Lines of data
[Begin]
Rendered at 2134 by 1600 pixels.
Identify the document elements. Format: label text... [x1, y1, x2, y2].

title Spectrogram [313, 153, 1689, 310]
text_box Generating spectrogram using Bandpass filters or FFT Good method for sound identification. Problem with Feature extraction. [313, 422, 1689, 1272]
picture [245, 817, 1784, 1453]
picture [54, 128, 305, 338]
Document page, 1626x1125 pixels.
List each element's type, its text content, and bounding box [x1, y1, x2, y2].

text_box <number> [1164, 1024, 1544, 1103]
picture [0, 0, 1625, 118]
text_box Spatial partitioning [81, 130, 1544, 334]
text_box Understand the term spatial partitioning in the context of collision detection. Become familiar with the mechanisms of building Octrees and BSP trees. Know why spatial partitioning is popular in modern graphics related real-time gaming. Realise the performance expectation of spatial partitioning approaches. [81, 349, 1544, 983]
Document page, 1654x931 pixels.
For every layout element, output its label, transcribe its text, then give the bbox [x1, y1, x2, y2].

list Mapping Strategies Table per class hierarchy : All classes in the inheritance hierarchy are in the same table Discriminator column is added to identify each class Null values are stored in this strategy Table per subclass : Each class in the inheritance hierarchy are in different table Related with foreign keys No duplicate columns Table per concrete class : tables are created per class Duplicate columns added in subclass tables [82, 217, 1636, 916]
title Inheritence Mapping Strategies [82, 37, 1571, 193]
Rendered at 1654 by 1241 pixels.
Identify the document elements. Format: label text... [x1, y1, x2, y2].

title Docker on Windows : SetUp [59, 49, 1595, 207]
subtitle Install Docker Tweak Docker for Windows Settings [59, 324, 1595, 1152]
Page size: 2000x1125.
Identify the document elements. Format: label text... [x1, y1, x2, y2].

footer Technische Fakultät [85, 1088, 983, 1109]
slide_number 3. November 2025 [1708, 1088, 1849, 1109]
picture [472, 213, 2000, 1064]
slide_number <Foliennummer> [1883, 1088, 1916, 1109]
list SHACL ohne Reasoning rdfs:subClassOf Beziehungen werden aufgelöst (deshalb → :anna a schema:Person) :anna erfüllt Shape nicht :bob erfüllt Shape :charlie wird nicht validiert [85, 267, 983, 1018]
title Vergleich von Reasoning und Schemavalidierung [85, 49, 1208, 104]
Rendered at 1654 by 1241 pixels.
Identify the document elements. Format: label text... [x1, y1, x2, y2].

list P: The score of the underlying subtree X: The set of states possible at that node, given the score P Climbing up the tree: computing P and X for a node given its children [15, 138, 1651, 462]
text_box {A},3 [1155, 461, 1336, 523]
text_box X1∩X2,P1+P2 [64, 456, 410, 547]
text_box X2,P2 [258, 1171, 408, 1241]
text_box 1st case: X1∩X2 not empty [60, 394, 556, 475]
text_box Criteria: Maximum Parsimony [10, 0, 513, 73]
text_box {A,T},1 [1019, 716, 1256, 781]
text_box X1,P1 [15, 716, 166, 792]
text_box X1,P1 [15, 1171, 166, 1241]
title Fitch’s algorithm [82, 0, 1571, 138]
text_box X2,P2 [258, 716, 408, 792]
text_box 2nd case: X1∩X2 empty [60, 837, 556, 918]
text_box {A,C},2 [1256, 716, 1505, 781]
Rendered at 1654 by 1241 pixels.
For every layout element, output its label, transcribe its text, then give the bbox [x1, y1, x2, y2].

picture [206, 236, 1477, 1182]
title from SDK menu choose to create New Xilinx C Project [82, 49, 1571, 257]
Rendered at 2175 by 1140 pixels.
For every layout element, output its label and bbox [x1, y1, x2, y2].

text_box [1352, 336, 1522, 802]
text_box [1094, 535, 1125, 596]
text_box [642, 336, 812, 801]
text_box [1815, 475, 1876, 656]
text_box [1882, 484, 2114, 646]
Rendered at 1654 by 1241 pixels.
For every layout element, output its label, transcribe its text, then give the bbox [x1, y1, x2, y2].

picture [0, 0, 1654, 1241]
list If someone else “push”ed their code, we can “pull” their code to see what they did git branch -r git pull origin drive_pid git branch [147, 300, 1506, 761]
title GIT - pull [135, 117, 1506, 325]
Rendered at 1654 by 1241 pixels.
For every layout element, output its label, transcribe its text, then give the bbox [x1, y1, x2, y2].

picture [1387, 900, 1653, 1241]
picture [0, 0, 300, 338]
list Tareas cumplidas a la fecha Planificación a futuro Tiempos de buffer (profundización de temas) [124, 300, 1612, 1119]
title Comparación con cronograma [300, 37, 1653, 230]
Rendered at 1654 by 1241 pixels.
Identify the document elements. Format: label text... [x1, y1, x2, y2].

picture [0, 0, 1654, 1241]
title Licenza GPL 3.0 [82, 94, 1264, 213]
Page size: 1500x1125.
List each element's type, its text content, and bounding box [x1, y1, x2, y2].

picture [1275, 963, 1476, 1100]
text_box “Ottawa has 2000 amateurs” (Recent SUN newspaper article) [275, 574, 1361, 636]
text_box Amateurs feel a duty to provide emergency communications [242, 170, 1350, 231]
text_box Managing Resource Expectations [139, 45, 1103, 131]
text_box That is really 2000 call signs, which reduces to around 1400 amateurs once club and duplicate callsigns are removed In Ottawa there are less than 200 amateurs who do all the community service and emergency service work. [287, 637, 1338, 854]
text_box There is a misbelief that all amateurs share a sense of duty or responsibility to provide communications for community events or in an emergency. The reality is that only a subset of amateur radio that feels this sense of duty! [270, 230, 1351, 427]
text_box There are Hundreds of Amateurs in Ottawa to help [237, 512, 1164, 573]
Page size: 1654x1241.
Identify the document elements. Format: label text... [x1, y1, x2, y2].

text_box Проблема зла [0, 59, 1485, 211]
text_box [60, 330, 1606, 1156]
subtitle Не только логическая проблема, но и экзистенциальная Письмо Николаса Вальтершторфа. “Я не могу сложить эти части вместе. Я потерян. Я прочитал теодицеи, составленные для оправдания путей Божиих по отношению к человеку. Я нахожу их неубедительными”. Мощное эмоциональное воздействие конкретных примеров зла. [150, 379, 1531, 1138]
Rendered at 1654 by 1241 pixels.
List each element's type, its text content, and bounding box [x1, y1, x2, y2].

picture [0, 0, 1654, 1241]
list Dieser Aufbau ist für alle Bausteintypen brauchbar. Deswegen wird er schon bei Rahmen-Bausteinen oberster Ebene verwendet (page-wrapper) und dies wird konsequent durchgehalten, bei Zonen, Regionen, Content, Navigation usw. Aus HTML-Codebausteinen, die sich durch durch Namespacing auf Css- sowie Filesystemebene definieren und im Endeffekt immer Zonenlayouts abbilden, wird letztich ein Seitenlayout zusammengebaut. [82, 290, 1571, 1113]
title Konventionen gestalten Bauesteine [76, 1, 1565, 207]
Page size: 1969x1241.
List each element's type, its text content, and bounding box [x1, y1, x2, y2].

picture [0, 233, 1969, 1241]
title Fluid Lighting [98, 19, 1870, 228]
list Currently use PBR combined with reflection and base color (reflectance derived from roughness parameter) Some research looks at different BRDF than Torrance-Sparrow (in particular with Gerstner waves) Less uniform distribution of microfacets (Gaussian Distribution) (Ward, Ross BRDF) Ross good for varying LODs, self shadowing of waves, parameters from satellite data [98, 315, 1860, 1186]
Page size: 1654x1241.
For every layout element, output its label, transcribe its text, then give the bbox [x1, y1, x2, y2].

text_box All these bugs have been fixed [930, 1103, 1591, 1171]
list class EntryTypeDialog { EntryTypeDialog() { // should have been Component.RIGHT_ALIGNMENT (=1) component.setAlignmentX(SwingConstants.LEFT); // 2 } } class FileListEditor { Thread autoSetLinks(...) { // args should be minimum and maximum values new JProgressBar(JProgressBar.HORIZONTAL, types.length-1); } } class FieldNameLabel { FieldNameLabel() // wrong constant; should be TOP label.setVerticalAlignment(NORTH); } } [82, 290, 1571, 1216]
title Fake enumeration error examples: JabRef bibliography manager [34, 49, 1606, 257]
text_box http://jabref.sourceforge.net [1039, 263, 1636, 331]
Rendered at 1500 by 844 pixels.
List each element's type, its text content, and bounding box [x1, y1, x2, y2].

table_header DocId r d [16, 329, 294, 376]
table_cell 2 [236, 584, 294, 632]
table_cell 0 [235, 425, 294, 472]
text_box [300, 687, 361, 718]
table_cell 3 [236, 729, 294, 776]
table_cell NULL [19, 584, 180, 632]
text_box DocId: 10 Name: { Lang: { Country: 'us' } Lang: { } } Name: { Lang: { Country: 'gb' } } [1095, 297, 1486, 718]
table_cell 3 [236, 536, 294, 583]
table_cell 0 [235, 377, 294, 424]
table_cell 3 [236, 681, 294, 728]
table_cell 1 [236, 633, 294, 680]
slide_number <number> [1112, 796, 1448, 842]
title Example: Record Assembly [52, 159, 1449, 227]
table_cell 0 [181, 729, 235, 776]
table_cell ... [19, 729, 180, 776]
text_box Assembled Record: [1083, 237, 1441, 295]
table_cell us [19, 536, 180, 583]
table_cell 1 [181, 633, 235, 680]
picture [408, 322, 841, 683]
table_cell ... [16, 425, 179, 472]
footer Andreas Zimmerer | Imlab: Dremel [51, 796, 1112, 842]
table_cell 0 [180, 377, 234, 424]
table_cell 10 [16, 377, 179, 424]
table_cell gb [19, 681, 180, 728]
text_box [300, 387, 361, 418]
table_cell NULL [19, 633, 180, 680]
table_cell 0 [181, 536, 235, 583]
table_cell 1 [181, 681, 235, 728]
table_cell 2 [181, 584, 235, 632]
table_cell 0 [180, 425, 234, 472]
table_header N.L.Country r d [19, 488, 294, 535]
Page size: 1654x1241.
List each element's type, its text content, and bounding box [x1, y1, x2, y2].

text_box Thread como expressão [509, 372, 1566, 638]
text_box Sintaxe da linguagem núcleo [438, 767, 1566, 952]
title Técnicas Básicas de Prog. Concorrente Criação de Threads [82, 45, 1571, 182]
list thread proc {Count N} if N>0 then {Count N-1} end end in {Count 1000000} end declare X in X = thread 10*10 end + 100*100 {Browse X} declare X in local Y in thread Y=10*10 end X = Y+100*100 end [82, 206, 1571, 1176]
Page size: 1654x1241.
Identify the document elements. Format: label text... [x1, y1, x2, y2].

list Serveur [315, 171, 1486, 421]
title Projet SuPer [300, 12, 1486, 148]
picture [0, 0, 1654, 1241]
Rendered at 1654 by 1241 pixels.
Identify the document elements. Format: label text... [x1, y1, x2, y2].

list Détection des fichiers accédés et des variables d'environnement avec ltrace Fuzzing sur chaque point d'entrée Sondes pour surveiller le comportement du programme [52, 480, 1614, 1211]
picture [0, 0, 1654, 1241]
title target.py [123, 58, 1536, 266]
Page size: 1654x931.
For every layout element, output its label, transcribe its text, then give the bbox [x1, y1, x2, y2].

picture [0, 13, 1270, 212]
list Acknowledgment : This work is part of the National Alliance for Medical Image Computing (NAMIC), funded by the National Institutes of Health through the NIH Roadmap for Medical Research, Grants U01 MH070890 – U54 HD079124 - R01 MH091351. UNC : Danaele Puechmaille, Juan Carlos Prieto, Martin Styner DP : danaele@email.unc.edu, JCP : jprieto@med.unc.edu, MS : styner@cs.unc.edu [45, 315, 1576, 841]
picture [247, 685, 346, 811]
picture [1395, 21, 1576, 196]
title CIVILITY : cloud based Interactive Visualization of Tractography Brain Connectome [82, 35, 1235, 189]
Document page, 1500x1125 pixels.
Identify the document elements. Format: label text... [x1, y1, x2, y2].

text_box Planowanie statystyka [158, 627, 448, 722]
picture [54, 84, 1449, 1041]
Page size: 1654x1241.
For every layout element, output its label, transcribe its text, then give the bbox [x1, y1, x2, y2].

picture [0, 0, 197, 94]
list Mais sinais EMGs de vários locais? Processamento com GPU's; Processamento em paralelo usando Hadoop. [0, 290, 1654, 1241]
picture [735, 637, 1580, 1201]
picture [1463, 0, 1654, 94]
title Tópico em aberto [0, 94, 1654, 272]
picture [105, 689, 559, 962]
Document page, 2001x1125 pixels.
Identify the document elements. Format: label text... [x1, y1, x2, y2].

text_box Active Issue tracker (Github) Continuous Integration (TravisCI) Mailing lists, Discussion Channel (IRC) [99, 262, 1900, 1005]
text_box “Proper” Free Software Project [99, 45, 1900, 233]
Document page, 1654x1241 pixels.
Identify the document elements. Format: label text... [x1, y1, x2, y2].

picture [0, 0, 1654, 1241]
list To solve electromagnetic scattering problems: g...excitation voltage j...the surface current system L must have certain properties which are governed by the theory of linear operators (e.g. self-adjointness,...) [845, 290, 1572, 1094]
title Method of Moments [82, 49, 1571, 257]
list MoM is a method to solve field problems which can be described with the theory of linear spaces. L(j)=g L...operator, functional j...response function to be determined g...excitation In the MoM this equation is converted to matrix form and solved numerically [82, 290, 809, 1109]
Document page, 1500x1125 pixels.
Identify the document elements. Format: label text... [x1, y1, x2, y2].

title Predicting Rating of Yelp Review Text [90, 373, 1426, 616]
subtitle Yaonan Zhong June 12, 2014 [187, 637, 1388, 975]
[End]
◆ Brief
Format everything from the line containing "Document page, 2001x1125 pixels." down to the line containing "45, 1900, 233]" in the records above as a JSON list of strings, one string per line. Leave out blank lines.

◆ Exercise solution
[
  "Document page, 2001x1125 pixels.",
  "Identify the document elements. Format: label text... [x1, y1, x2, y2].",
  "text_box Active Issue tracker (Github) Continuous Integration (TravisCI) Mailing lists, Discussion Channel (IRC) [99, 262, 1900, 1005]",
  "text_box “Proper” Free Software Project [99, 45, 1900, 233]"
]